El debate sobre si los videojuegos pueden considerarse una forma de arte ha acompañado a la industria durante décadas. Hideo Kojima, figura fundamental detrás de sagas como Metal Gear, ofreció una perspectiva técnica y funcional que se aleja de la visión tradicional. Para el creativo, el rol de los desarrolladores no es simplemente crear una obra artística, sino gestionar la experiencia completa del usuario.
"Lo que hacemos los creadores de videojuegos es dirigir un museo", explica Kojima. Según su razonamiento, el arte es una pieza estática que busca cautivar a una persona, mientras que un videojuego debe garantizar el disfrute de cientos de usuarios distintos.
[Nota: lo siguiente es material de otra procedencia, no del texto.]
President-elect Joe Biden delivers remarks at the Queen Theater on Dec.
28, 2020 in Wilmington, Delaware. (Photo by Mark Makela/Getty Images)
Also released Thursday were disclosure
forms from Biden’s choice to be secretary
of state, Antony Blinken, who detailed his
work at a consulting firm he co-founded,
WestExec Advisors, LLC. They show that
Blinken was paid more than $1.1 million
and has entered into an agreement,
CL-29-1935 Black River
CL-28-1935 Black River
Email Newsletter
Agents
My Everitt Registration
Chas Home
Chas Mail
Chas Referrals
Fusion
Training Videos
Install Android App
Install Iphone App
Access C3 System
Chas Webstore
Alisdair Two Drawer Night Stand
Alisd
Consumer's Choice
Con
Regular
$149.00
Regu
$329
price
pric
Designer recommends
Esta naturaleza interactiva lo convierte, a su juicio, más en un servicio que en una pieza de museo, aunque reconoce que la ejecución de dicho servicio puede contener elementos artísticos.

La filosofía detrás de la interactividad
Kojima utiliza la analogía del automóvil para ilustrar su postura: un vehículo tiene aspectos visuales que pueden ser artísticos, pero su propósito fundamental es ser conducido por personas con distintas necesidades y estilos. Al igual que ocurre con sus juegos, el título debe permitir que cada jugador encuentre su propia forma de interactuar con él. Esta libertad de uso, según el desarrollador, es lo que separa a los videojuegos de las formas de arte convencionales.
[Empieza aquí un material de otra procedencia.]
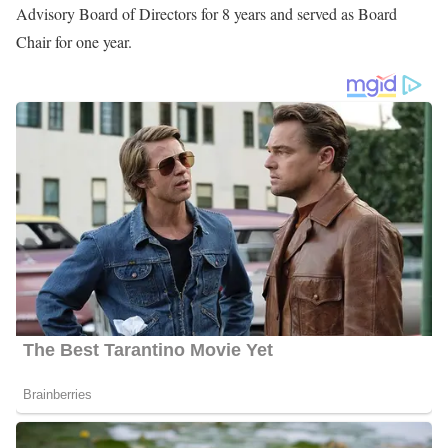
Throughout her career, she has been nominated Best News
Anchor and Best Female News Anchor many times by the
readers of
Augusta Magazine
. For being an outstanding
professional and civic contribution to the Augusta community she
was awarded the 2006 recipient of the Augusta West Rotary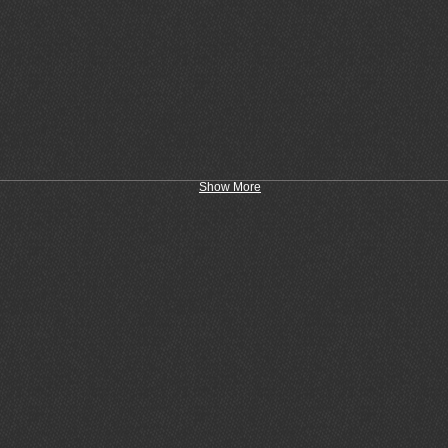
Show More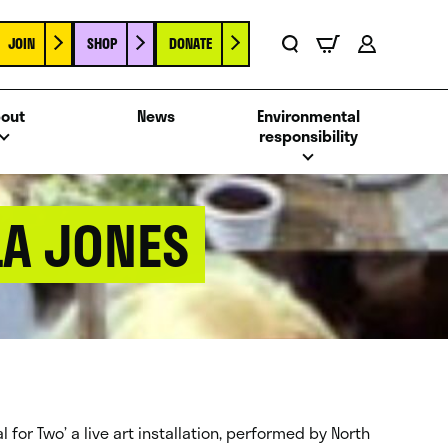
JOIN
SHOP
DONATE
Basket
Search
Account
out
News
Environmental
responsibility
LA JONES
 for Two’ a live art installation, performed by North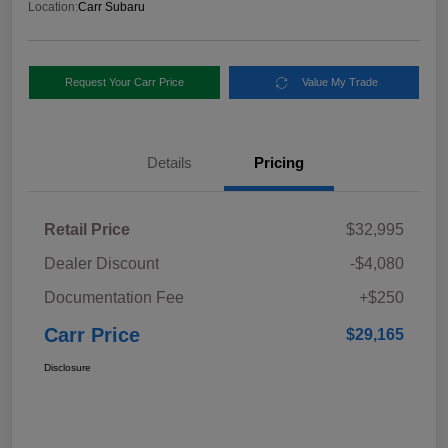
Location:
Carr Subaru
Request Your Carr Price
Value My Trade
Details
Pricing
Retail Price
$32,995
Dealer Discount
-$4,080
Documentation Fee
+$250
Carr Price
$29,165
Disclosure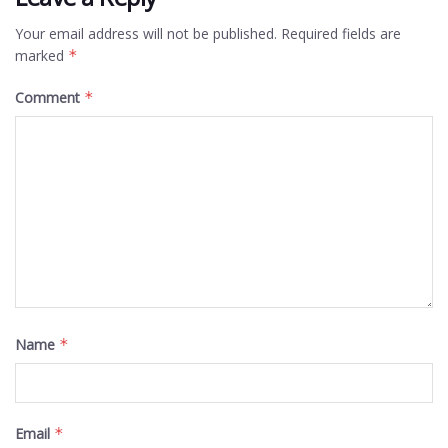
Your email address will not be published.
Required fields are
marked
*
Comment
*
Name
*
Email
*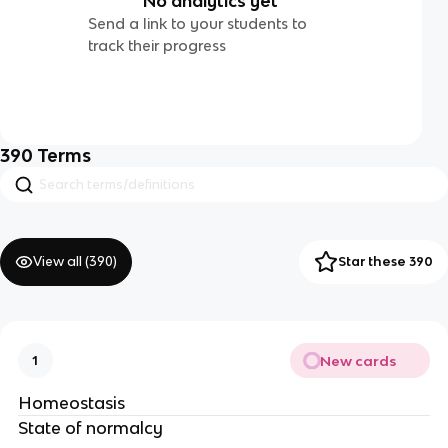
No analytics yet
Send a link to your students to
track their progress
390
Terms
View all (
390
)
Star these 390
New cards
1
Homeostasis
State of normalcy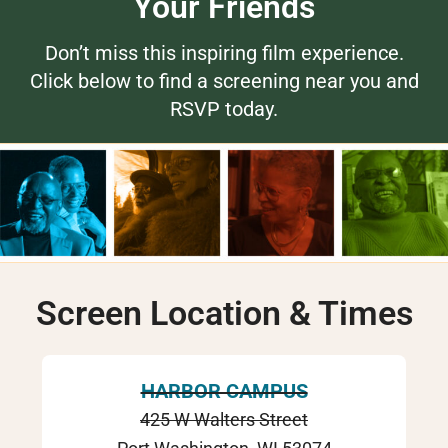
Your Friends
Don’t miss this inspiring film experience.
Click below to find a screening near you and
RSVP today.
Screen Location & Times
HARBOR CAMPUS
425 W Walters Street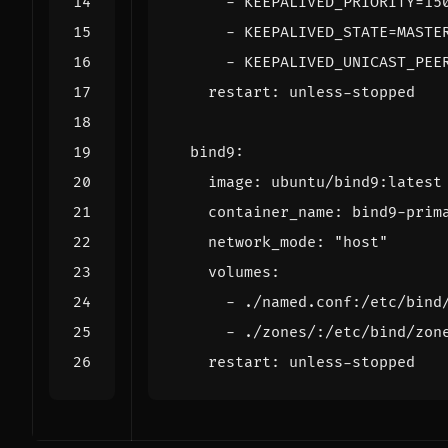
- 
KEEPALIVED_PRIORITY=15
- 
KEEPALIVED_STATE=MASTE
- 
KEEPALIVED_UNICAST_PEE
restart
:
unless-stopped
bind9
:
image
:
ubuntu/bind9:latest
container_name
:
bind9-prim
network_mode
:
"host"
volumes
:
- 
./named.conf:/etc/bind
- 
./zones/:/etc/bind/zon
restart
:
unless-stopped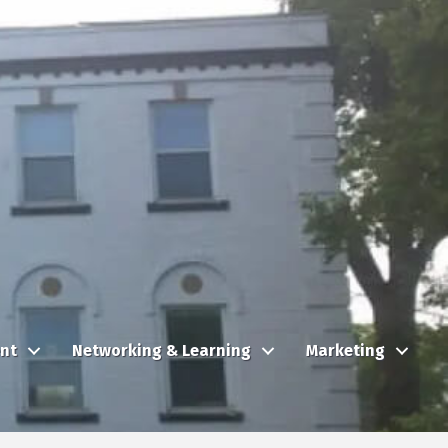
nt
Networking & Learning
Marketing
Nuevos horizontes para Kojima
Más allá de sus reflexiones teóricas, la actualidad del creativo está marcada por cambios significativos en su hoja de ruta. Tras la cancelación de la colaboración con PlayStation para el proyecto Physint, el estudio de Hideo Kojima ha formalizado una alianza con Microsoft. Este movimiento permitirá que el esperado título de sigilo, junto con el proyecto OD, cuenten con el respaldo necesario para ver la luz, consolidando la relación entre el creador y Xbox.